> [What you are asked to do]
The entries below need to be written out exactly, with no pictures included.
(Supplied data begins)
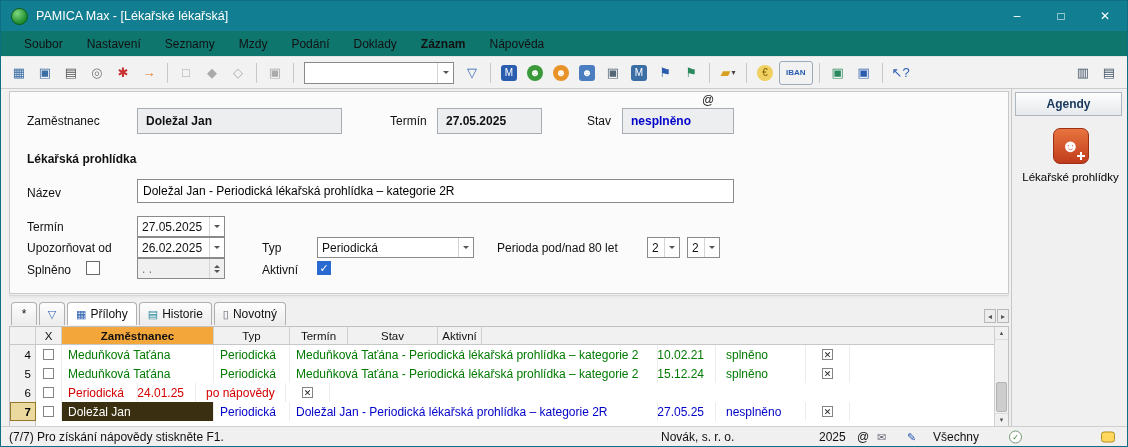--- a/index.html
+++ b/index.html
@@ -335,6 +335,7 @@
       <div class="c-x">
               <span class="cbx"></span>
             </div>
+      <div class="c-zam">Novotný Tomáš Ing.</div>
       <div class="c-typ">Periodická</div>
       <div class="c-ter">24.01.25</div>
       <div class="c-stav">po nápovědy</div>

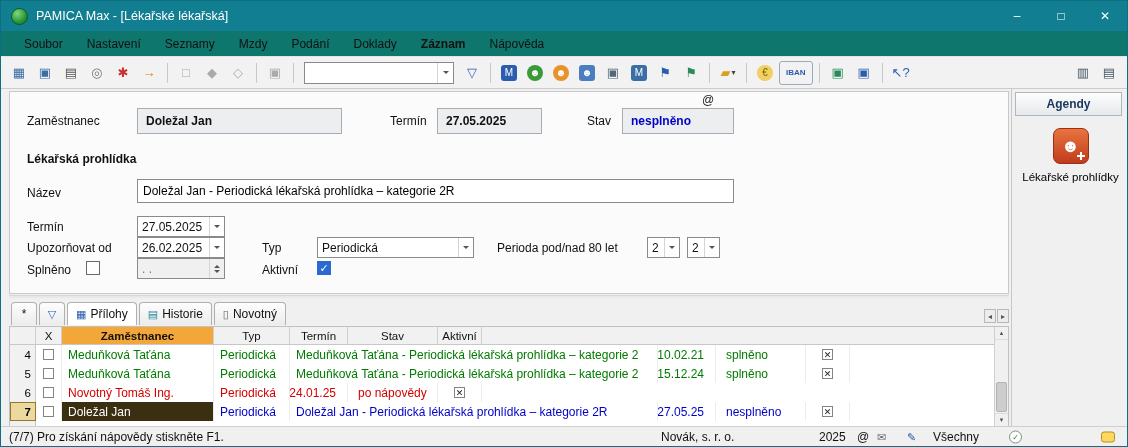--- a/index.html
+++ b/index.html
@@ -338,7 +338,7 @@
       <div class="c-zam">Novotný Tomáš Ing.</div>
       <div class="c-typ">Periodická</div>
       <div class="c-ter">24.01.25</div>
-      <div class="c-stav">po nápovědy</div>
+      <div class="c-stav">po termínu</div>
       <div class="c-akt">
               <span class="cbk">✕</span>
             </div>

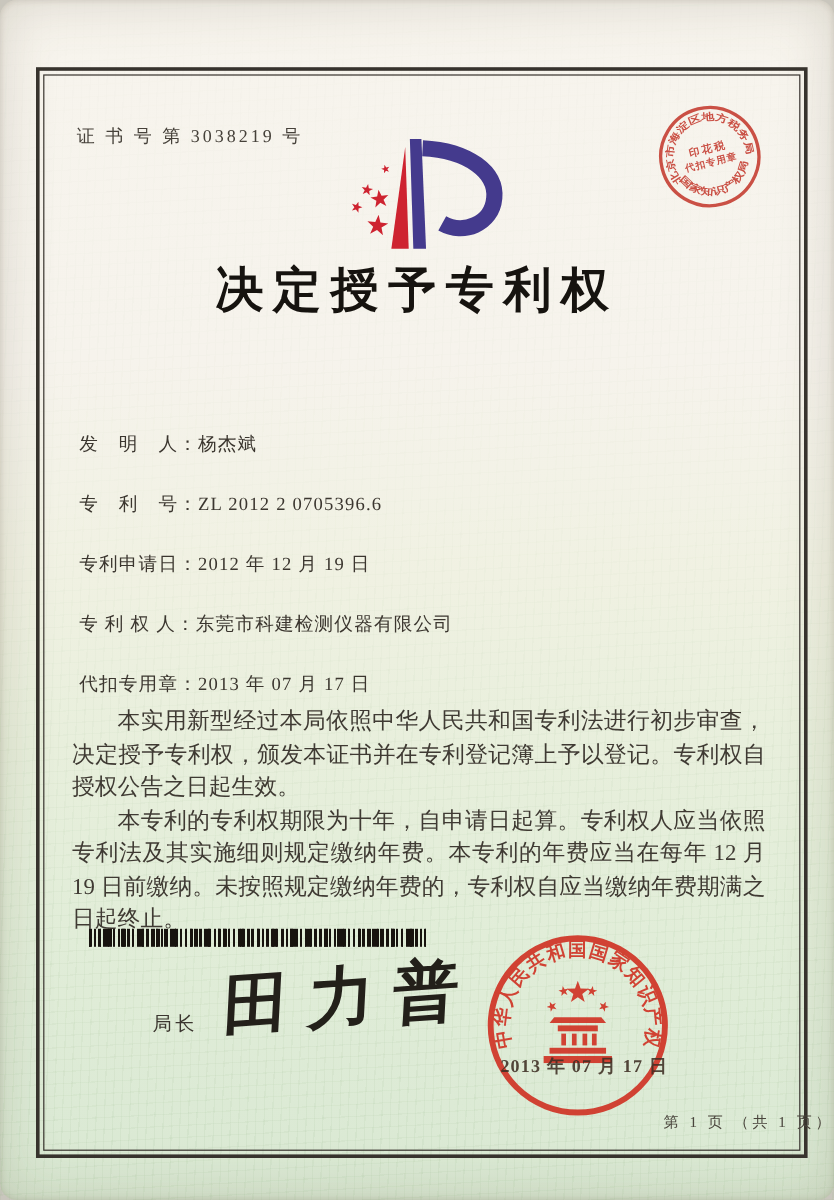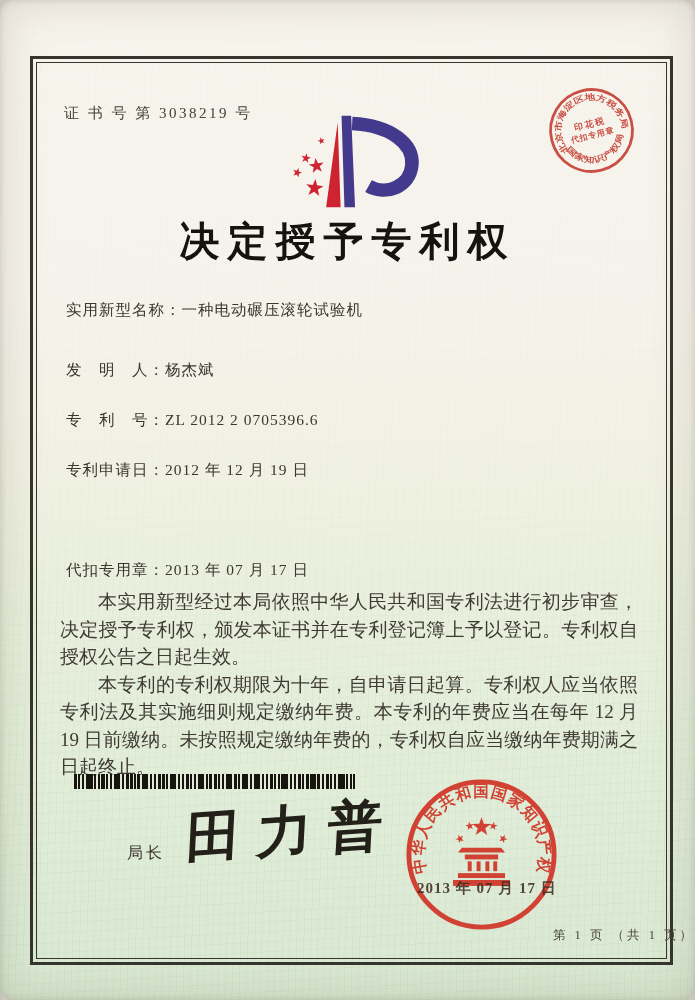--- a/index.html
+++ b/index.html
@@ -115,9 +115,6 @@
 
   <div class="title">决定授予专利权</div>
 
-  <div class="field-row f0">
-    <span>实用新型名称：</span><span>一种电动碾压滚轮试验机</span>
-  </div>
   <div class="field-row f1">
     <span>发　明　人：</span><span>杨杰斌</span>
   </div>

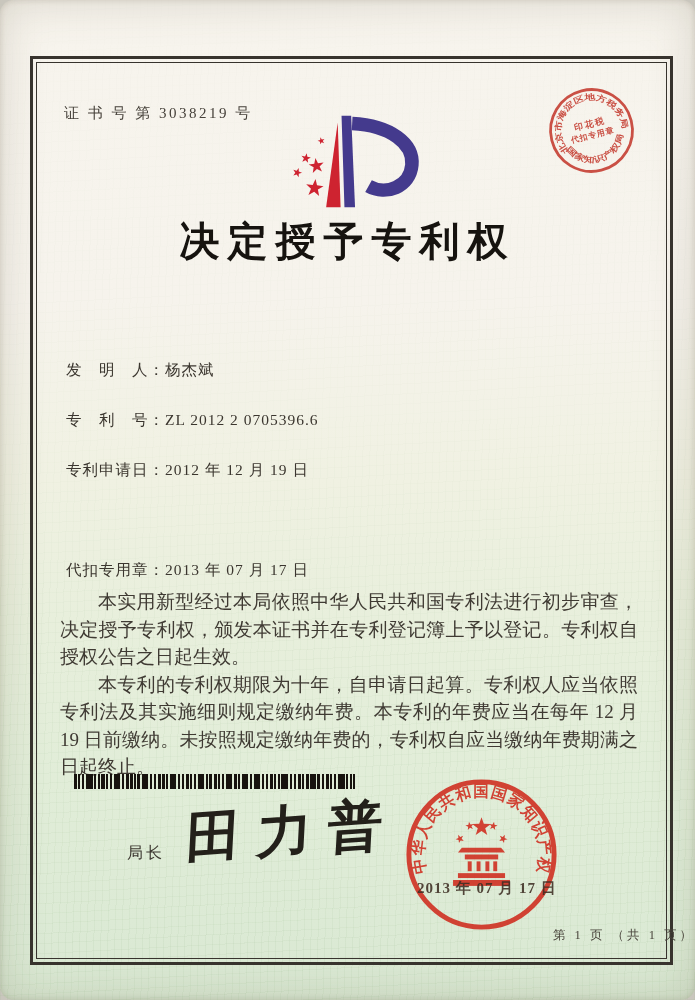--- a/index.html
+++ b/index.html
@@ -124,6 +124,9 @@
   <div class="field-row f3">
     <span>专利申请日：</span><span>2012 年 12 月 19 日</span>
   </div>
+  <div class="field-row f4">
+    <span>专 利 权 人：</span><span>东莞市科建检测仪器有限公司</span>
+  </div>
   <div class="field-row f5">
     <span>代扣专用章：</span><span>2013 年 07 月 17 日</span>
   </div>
(Supplied data ends)
> [Result for this task]
--- a/index.html
+++ b/index.html
@@ -335,6 +335,7 @@
       <div class="c-x">
               <span class="cbx"></span>
             </div>
+      <div class="c-zam">Novotný Tomáš Ing.</div>
       <div class="c-typ">Periodická</div>
       <div class="c-ter">24.01.25</div>
       <div class="c-stav">po nápovědy</div>

--- a/index.html
+++ b/index.html
@@ -338,7 +338,7 @@
       <div class="c-zam">Novotný Tomáš Ing.</div>
       <div class="c-typ">Periodická</div>
       <div class="c-ter">24.01.25</div>
-      <div class="c-stav">po nápovědy</div>
+      <div class="c-stav">po termínu</div>
       <div class="c-akt">
               <span class="cbk">✕</span>
             </div>

--- a/index.html
+++ b/index.html
@@ -115,9 +115,6 @@
 
   <div class="title">决定授予专利权</div>
 
-  <div class="field-row f0">
-    <span>实用新型名称：</span><span>一种电动碾压滚轮试验机</span>
-  </div>
   <div class="field-row f1">
     <span>发　明　人：</span><span>杨杰斌</span>
   </div>

--- a/index.html
+++ b/index.html
@@ -124,6 +124,9 @@
   <div class="field-row f3">
     <span>专利申请日：</span><span>2012 年 12 月 19 日</span>
   </div>
+  <div class="field-row f4">
+    <span>专 利 权 人：</span><span>东莞市科建检测仪器有限公司</span>
+  </div>
   <div class="field-row f5">
     <span>代扣专用章：</span><span>2013 年 07 月 17 日</span>
   </div>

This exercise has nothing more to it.